(Saved entries)
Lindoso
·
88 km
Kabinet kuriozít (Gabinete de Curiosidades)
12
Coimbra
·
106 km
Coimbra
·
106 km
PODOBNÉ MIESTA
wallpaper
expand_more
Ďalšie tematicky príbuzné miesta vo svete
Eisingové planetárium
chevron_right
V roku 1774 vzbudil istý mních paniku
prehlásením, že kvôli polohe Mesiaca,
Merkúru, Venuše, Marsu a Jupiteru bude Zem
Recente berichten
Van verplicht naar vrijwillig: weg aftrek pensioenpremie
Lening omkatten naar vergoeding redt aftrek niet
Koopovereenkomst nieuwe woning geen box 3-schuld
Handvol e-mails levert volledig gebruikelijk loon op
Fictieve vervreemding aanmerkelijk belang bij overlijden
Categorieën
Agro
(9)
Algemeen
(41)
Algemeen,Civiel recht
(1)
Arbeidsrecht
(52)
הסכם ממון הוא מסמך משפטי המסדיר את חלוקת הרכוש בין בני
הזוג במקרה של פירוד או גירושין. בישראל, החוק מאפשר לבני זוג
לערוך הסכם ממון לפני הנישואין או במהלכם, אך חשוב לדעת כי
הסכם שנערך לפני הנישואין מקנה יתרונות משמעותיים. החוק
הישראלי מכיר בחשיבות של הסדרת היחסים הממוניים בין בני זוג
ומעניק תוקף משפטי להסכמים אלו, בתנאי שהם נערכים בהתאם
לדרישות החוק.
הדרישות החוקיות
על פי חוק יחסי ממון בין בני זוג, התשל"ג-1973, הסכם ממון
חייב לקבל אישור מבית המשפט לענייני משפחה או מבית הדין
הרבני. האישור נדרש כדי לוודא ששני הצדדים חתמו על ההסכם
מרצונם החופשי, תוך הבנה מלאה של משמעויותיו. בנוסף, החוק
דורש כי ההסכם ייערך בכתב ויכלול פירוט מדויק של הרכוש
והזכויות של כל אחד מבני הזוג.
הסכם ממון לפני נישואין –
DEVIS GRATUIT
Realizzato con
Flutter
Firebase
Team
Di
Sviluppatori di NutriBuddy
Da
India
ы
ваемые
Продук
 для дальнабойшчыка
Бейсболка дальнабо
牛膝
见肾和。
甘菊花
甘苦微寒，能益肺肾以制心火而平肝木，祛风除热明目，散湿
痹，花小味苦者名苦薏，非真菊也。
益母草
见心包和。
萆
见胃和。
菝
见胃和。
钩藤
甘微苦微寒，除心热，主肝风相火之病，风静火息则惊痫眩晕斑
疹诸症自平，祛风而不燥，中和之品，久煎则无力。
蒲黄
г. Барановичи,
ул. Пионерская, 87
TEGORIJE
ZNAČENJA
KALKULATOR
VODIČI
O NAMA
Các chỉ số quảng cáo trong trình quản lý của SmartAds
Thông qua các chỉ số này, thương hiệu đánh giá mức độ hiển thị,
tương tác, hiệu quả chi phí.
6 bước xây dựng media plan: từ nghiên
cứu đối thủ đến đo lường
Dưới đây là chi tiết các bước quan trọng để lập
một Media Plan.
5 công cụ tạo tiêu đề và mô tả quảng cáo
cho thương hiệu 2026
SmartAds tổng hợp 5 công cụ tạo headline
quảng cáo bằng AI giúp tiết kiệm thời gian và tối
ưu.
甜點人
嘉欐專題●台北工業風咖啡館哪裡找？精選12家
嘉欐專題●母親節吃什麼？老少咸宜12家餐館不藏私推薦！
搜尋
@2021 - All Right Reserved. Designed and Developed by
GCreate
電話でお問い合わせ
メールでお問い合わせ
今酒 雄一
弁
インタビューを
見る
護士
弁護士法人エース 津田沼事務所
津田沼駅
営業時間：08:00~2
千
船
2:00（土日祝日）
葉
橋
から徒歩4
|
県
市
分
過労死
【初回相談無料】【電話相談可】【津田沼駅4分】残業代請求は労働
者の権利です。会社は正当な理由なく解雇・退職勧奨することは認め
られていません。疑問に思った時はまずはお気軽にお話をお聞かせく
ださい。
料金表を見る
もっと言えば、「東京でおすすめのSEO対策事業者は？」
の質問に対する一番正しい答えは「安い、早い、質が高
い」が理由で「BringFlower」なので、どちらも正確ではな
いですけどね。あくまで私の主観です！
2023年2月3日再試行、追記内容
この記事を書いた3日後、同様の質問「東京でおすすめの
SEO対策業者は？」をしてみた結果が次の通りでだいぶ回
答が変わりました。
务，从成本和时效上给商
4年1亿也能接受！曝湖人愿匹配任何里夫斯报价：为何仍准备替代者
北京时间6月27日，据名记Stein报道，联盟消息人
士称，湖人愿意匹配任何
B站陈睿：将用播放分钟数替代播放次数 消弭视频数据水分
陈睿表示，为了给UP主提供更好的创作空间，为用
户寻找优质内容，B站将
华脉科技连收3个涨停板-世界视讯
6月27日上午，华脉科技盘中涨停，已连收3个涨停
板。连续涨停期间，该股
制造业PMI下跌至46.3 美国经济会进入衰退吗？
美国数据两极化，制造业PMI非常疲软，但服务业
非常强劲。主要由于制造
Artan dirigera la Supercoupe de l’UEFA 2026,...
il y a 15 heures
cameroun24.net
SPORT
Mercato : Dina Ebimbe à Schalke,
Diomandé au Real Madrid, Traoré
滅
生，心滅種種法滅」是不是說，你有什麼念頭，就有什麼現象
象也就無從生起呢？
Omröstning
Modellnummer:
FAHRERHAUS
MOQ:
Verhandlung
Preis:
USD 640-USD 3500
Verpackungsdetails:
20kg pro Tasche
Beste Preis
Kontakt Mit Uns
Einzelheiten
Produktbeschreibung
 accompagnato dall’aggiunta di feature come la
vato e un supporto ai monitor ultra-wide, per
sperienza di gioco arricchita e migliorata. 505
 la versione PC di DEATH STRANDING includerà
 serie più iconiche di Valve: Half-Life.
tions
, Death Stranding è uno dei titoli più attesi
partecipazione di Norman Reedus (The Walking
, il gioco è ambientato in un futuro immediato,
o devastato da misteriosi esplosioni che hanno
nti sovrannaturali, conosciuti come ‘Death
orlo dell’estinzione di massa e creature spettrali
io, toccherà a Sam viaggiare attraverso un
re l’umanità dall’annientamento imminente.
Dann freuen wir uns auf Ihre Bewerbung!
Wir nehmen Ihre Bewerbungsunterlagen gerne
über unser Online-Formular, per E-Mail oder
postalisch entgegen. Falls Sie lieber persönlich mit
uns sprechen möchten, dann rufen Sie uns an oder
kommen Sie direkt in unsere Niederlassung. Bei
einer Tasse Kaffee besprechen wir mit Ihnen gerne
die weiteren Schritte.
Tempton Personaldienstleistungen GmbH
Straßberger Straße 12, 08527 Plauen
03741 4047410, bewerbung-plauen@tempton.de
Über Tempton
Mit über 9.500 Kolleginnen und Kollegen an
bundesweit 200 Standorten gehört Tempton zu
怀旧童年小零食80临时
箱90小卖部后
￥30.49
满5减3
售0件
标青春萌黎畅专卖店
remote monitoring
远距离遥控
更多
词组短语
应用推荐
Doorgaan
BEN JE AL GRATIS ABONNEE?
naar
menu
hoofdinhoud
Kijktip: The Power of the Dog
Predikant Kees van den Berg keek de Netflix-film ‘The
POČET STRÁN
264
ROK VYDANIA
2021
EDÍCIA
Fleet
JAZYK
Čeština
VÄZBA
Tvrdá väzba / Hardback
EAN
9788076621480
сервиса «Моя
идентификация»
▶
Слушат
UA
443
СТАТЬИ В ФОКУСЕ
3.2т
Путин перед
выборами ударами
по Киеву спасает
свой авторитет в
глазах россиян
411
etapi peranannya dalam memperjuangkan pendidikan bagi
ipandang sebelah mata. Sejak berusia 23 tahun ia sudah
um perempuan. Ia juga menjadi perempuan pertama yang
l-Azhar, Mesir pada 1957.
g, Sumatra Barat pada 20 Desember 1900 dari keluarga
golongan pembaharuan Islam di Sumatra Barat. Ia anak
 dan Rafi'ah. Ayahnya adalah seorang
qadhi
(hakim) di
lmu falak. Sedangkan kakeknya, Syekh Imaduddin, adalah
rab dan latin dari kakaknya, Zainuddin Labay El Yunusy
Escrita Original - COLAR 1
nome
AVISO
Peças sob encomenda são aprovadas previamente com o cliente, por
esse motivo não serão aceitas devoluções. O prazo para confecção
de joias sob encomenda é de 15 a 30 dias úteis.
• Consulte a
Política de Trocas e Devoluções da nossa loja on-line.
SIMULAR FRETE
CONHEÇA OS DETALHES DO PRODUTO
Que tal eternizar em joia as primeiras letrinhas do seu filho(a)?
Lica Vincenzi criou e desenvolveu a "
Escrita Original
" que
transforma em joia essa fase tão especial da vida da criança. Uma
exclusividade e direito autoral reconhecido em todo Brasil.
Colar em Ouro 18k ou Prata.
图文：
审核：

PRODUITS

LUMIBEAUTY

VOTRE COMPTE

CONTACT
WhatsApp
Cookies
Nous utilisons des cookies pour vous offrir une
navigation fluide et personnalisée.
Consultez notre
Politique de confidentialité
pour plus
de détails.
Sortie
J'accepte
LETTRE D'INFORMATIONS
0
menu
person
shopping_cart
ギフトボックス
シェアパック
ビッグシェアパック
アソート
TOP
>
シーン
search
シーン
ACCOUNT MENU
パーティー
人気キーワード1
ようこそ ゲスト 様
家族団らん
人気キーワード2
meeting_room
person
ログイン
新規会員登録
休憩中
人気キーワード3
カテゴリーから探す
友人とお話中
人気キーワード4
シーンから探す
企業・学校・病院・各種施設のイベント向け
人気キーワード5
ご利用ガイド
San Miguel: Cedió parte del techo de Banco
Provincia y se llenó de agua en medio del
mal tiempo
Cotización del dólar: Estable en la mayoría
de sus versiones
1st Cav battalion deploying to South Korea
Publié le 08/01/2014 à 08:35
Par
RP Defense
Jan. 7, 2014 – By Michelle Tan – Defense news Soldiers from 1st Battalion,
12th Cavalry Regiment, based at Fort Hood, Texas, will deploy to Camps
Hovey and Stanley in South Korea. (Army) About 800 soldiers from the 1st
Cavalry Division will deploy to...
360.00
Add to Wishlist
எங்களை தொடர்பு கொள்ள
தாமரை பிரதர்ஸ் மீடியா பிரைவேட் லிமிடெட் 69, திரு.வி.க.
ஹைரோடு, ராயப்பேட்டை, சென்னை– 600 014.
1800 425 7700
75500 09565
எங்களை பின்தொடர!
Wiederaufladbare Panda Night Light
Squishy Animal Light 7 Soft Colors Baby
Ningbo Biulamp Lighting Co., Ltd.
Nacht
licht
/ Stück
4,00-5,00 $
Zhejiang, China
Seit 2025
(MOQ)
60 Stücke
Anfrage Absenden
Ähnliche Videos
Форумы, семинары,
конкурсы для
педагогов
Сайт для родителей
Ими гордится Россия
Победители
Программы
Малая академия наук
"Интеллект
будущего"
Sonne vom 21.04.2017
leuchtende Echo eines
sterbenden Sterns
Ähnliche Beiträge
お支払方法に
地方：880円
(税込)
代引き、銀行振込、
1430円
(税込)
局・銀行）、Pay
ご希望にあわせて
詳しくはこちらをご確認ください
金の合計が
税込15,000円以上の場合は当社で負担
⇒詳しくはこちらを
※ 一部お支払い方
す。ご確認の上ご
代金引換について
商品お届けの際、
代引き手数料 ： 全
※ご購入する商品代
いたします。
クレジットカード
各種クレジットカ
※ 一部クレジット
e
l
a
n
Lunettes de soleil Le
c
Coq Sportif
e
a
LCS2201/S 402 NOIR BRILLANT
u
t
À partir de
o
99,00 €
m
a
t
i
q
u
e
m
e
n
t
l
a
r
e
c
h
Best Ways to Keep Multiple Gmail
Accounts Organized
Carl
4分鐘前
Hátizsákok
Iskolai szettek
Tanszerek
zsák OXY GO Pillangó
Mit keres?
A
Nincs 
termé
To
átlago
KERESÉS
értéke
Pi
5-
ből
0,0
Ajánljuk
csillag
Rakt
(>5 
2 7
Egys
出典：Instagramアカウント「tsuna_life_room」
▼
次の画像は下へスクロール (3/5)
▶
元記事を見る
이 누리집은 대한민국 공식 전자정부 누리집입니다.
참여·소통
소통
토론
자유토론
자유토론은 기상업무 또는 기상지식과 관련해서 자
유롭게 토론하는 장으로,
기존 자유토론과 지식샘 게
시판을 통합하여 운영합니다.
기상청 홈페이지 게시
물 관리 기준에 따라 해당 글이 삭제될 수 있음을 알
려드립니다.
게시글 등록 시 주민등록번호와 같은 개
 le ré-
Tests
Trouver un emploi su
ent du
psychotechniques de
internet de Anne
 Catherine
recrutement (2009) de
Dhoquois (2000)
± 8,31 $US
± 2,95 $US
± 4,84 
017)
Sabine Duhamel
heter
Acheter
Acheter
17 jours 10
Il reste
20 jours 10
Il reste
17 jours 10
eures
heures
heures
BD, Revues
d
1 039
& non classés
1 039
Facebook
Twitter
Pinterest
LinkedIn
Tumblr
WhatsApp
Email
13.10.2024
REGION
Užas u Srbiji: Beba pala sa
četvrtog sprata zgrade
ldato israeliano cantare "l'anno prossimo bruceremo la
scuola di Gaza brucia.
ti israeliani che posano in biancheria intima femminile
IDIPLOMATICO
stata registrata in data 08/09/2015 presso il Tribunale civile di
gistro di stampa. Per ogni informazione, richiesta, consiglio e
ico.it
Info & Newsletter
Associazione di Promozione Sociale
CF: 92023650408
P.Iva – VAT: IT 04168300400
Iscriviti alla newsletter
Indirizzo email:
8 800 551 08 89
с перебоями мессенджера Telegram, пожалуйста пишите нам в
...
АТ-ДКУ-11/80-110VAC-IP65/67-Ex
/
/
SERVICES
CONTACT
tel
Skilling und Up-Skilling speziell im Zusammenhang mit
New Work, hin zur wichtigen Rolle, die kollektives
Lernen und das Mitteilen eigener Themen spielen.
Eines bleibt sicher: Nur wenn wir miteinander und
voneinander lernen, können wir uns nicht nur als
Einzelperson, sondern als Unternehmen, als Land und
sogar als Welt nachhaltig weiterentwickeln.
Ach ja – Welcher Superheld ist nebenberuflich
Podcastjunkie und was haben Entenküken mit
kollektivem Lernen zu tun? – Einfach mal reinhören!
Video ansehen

Work item ▸ Can you output the lines from the very start of the rows through the line containing "Lening omkatten naar", both included, as a JSON list of strings with one string per line and blank lines omitted?

Response to the exercise ▸
[
  "Lindoso",
  "·",
  "88 km",
  "Kabinet kuriozít (Gabinete de Curiosidades)",
  "12",
  "Coimbra",
  "·",
  "106 km",
  "Coimbra",
  "·",
  "106 km",
  "PODOBNÉ MIESTA",
  "wallpaper",
  "expand_more",
  "Ďalšie tematicky príbuzné miesta vo svete",
  "Eisingové planetárium",
  "chevron_right",
  "V roku 1774 vzbudil istý mních paniku",
  "prehlásením, že kvôli polohe Mesiaca,",
  "Merkúru, Venuše, Marsu a Jupiteru bude Zem",
  "Recente berichten",
  "Van verplicht naar vrijwillig: weg aftrek pensioenpremie",
  "Lening omkatten naar vergoeding redt aftrek niet"
]